> [Items from a data source]
□ □ □ □

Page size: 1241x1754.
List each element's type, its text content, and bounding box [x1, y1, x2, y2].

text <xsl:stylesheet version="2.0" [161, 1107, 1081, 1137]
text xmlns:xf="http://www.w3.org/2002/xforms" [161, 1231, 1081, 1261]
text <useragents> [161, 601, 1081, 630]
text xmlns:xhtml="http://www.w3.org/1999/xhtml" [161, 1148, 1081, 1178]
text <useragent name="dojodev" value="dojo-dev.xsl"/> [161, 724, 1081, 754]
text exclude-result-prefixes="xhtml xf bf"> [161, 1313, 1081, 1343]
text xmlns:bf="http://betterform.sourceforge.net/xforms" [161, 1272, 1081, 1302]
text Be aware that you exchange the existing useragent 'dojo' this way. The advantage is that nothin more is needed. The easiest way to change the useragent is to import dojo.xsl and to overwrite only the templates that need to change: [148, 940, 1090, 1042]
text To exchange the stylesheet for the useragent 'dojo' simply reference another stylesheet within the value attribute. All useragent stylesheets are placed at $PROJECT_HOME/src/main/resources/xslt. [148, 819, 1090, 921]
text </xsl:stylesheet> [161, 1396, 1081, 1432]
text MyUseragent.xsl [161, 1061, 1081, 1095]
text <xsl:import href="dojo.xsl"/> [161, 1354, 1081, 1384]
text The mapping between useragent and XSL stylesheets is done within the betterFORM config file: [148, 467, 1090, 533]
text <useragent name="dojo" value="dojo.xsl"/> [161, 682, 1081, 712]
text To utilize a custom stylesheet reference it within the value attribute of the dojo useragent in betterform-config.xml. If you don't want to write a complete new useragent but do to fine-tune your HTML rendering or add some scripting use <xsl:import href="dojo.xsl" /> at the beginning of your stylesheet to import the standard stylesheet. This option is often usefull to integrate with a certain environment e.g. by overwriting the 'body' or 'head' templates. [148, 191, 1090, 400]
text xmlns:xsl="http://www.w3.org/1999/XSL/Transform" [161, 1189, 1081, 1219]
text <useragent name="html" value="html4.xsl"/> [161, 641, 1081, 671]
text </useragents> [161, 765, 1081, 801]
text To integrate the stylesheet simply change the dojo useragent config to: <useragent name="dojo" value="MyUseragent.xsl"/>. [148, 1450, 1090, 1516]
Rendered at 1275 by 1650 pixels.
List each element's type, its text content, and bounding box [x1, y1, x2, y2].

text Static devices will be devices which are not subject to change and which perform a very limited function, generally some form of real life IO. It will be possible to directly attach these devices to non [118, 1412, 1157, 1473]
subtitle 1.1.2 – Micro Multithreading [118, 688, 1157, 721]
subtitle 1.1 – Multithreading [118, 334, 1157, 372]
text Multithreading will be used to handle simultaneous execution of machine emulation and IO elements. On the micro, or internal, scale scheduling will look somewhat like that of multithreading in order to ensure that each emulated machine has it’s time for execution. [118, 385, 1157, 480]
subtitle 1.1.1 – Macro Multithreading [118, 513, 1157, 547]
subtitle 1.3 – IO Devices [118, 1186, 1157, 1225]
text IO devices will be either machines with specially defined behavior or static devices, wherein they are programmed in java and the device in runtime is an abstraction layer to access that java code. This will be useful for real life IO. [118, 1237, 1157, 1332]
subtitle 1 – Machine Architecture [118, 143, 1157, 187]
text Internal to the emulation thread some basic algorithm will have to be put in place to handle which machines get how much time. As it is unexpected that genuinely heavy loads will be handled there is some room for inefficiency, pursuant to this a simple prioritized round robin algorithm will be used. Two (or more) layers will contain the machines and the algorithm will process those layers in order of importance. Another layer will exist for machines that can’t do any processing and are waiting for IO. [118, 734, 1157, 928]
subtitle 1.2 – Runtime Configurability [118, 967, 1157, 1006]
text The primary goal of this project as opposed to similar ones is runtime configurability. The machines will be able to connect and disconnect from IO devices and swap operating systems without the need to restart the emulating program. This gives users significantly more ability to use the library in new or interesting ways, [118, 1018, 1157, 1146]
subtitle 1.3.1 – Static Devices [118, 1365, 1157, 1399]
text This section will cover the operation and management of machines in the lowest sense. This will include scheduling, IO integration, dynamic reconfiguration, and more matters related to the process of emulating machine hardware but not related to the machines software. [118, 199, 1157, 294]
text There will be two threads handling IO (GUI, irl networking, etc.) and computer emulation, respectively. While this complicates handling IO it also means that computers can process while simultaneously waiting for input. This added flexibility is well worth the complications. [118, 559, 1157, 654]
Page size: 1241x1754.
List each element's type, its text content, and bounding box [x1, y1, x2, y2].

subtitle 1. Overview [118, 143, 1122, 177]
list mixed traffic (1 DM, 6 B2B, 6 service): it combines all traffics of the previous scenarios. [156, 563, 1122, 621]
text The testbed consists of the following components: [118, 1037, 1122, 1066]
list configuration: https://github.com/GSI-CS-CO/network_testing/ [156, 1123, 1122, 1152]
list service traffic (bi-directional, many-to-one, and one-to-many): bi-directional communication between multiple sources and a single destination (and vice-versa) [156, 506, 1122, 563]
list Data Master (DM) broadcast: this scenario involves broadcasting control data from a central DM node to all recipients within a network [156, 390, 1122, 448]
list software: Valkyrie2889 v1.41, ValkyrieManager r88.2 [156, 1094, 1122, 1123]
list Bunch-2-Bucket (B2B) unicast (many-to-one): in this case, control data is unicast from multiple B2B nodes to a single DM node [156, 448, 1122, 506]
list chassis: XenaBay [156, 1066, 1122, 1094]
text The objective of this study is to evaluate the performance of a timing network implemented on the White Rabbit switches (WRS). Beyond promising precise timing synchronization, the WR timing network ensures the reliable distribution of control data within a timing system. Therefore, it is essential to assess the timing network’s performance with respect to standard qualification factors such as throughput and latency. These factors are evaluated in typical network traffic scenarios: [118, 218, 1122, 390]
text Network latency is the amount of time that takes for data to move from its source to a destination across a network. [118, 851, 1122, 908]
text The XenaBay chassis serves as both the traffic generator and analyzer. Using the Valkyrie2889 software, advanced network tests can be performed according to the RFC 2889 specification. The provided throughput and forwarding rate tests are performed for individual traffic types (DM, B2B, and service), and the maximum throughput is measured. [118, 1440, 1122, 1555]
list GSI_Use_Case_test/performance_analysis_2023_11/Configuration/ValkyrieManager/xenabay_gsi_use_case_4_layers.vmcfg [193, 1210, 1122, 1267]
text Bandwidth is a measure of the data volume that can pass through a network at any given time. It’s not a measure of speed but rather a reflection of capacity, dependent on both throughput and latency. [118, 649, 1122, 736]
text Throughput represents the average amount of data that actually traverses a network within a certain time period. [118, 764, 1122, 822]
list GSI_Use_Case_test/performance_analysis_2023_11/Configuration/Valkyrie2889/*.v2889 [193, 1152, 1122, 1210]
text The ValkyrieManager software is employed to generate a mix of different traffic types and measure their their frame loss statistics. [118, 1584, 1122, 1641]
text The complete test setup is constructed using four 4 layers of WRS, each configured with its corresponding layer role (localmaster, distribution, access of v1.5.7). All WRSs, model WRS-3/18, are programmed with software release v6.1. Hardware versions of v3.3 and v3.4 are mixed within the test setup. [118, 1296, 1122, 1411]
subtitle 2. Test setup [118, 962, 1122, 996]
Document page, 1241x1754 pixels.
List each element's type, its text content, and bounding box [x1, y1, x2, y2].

□ □ □ □

Reproduce every one of the rows above word for word.

Page size: 1241x1754.
List each element's type, its text content, and bounding box [x1, y1, x2, y2].

text <xsl:stylesheet version="2.0" [161, 1107, 1081, 1137]
text xmlns:xf="http://www.w3.org/2002/xforms" [161, 1231, 1081, 1261]
text <useragents> [161, 601, 1081, 630]
text xmlns:xhtml="http://www.w3.org/1999/xhtml" [161, 1148, 1081, 1178]
text <useragent name="dojodev" value="dojo-dev.xsl"/> [161, 724, 1081, 754]
text exclude-result-prefixes="xhtml xf bf"> [161, 1313, 1081, 1343]
text xmlns:bf="http://betterform.sourceforge.net/xforms" [161, 1272, 1081, 1302]
text Be aware that you exchange the existing useragent 'dojo' this way. The advantage is that nothin more is needed. The easiest way to change the useragent is to import dojo.xsl and to overwrite only the templates that need to change: [148, 940, 1090, 1042]
text To exchange the stylesheet for the useragent 'dojo' simply reference another stylesheet within the value attribute. All useragent stylesheets are placed at $PROJECT_HOME/src/main/resources/xslt. [148, 819, 1090, 921]
text </xsl:stylesheet> [161, 1396, 1081, 1432]
text MyUseragent.xsl [161, 1061, 1081, 1095]
text <xsl:import href="dojo.xsl"/> [161, 1354, 1081, 1384]
text The mapping between useragent and XSL stylesheets is done within the betterFORM config file: [148, 467, 1090, 533]
text <useragent name="dojo" value="dojo.xsl"/> [161, 682, 1081, 712]
text To utilize a custom stylesheet reference it within the value attribute of the dojo useragent in betterform-config.xml. If you don't want to write a complete new useragent but do to fine-tune your HTML rendering or add some scripting use <xsl:import href="dojo.xsl" /> at the beginning of your stylesheet to import the standard stylesheet. This option is often usefull to integrate with a certain environment e.g. by overwriting the 'body' or 'head' templates. [148, 191, 1090, 400]
text xmlns:xsl="http://www.w3.org/1999/XSL/Transform" [161, 1189, 1081, 1219]
text <useragent name="html" value="html4.xsl"/> [161, 641, 1081, 671]
text </useragents> [161, 765, 1081, 801]
text To integrate the stylesheet simply change the dojo useragent config to: <useragent name="dojo" value="MyUseragent.xsl"/>. [148, 1450, 1090, 1516]
Rendered at 1275 by 1650 pixels.
List each element's type, its text content, and bounding box [x1, y1, x2, y2].

text Static devices will be devices which are not subject to change and which perform a very limited function, generally some form of real life IO. It will be possible to directly attach these devices to non [118, 1412, 1157, 1473]
subtitle 1.1.2 – Micro Multithreading [118, 688, 1157, 721]
subtitle 1.1 – Multithreading [118, 334, 1157, 372]
text Multithreading will be used to handle simultaneous execution of machine emulation and IO elements. On the micro, or internal, scale scheduling will look somewhat like that of multithreading in order to ensure that each emulated machine has it’s time for execution. [118, 385, 1157, 480]
subtitle 1.1.1 – Macro Multithreading [118, 513, 1157, 547]
subtitle 1.3 – IO Devices [118, 1186, 1157, 1225]
text IO devices will be either machines with specially defined behavior or static devices, wherein they are programmed in java and the device in runtime is an abstraction layer to access that java code. This will be useful for real life IO. [118, 1237, 1157, 1332]
subtitle 1 – Machine Architecture [118, 143, 1157, 187]
text Internal to the emulation thread some basic algorithm will have to be put in place to handle which machines get how much time. As it is unexpected that genuinely heavy loads will be handled there is some room for inefficiency, pursuant to this a simple prioritized round robin algorithm will be used. Two (or more) layers will contain the machines and the algorithm will process those layers in order of importance. Another layer will exist for machines that can’t do any processing and are waiting for IO. [118, 734, 1157, 928]
subtitle 1.2 – Runtime Configurability [118, 967, 1157, 1006]
text The primary goal of this project as opposed to similar ones is runtime configurability. The machines will be able to connect and disconnect from IO devices and swap operating systems without the need to restart the emulating program. This gives users significantly more ability to use the library in new or interesting ways, [118, 1018, 1157, 1146]
subtitle 1.3.1 – Static Devices [118, 1365, 1157, 1399]
text This section will cover the operation and management of machines in the lowest sense. This will include scheduling, IO integration, dynamic reconfiguration, and more matters related to the process of emulating machine hardware but not related to the machines software. [118, 199, 1157, 294]
text There will be two threads handling IO (GUI, irl networking, etc.) and computer emulation, respectively. While this complicates handling IO it also means that computers can process while simultaneously waiting for input. This added flexibility is well worth the complications. [118, 559, 1157, 654]
Page size: 1241x1754.
List each element's type, its text content, and bounding box [x1, y1, x2, y2].

subtitle 1. Overview [118, 143, 1122, 177]
list mixed traffic (1 DM, 6 B2B, 6 service): it combines all traffics of the previous scenarios. [156, 563, 1122, 621]
text The testbed consists of the following components: [118, 1037, 1122, 1066]
list configuration: https://github.com/GSI-CS-CO/network_testing/ [156, 1123, 1122, 1152]
list service traffic (bi-directional, many-to-one, and one-to-many): bi-directional communication between multiple sources and a single destination (and vice-versa) [156, 506, 1122, 563]
list Data Master (DM) broadcast: this scenario involves broadcasting control data from a central DM node to all recipients within a network [156, 390, 1122, 448]
list software: Valkyrie2889 v1.41, ValkyrieManager r88.2 [156, 1094, 1122, 1123]
list Bunch-2-Bucket (B2B) unicast (many-to-one): in this case, control data is unicast from multiple B2B nodes to a single DM node [156, 448, 1122, 506]
list chassis: XenaBay [156, 1066, 1122, 1094]
text The objective of this study is to evaluate the performance of a timing network implemented on the White Rabbit switches (WRS). Beyond promising precise timing synchronization, the WR timing network ensures the reliable distribution of control data within a timing system. Therefore, it is essential to assess the timing network’s performance with respect to standard qualification factors such as throughput and latency. These factors are evaluated in typical network traffic scenarios: [118, 218, 1122, 390]
text Network latency is the amount of time that takes for data to move from its source to a destination across a network. [118, 851, 1122, 908]
text The XenaBay chassis serves as both the traffic generator and analyzer. Using the Valkyrie2889 software, advanced network tests can be performed according to the RFC 2889 specification. The provided throughput and forwarding rate tests are performed for individual traffic types (DM, B2B, and service), and the maximum throughput is measured. [118, 1440, 1122, 1555]
list GSI_Use_Case_test/performance_analysis_2023_11/Configuration/ValkyrieManager/xenabay_gsi_use_case_4_layers.vmcfg [193, 1210, 1122, 1267]
text Bandwidth is a measure of the data volume that can pass through a network at any given time. It’s not a measure of speed but rather a reflection of capacity, dependent on both throughput and latency. [118, 649, 1122, 736]
text Throughput represents the average amount of data that actually traverses a network within a certain time period. [118, 764, 1122, 822]
list GSI_Use_Case_test/performance_analysis_2023_11/Configuration/Valkyrie2889/*.v2889 [193, 1152, 1122, 1210]
text The ValkyrieManager software is employed to generate a mix of different traffic types and measure their their frame loss statistics. [118, 1584, 1122, 1641]
text The complete test setup is constructed using four 4 layers of WRS, each configured with its corresponding layer role (localmaster, distribution, access of v1.5.7). All WRSs, model WRS-3/18, are programmed with software release v6.1. Hardware versions of v3.3 and v3.4 are mixed within the test setup. [118, 1296, 1122, 1411]
subtitle 2. Test setup [118, 962, 1122, 996]
Document page, 1241x1754 pixels.
List each element's type, its text content, and bounding box [x1, y1, x2, y2].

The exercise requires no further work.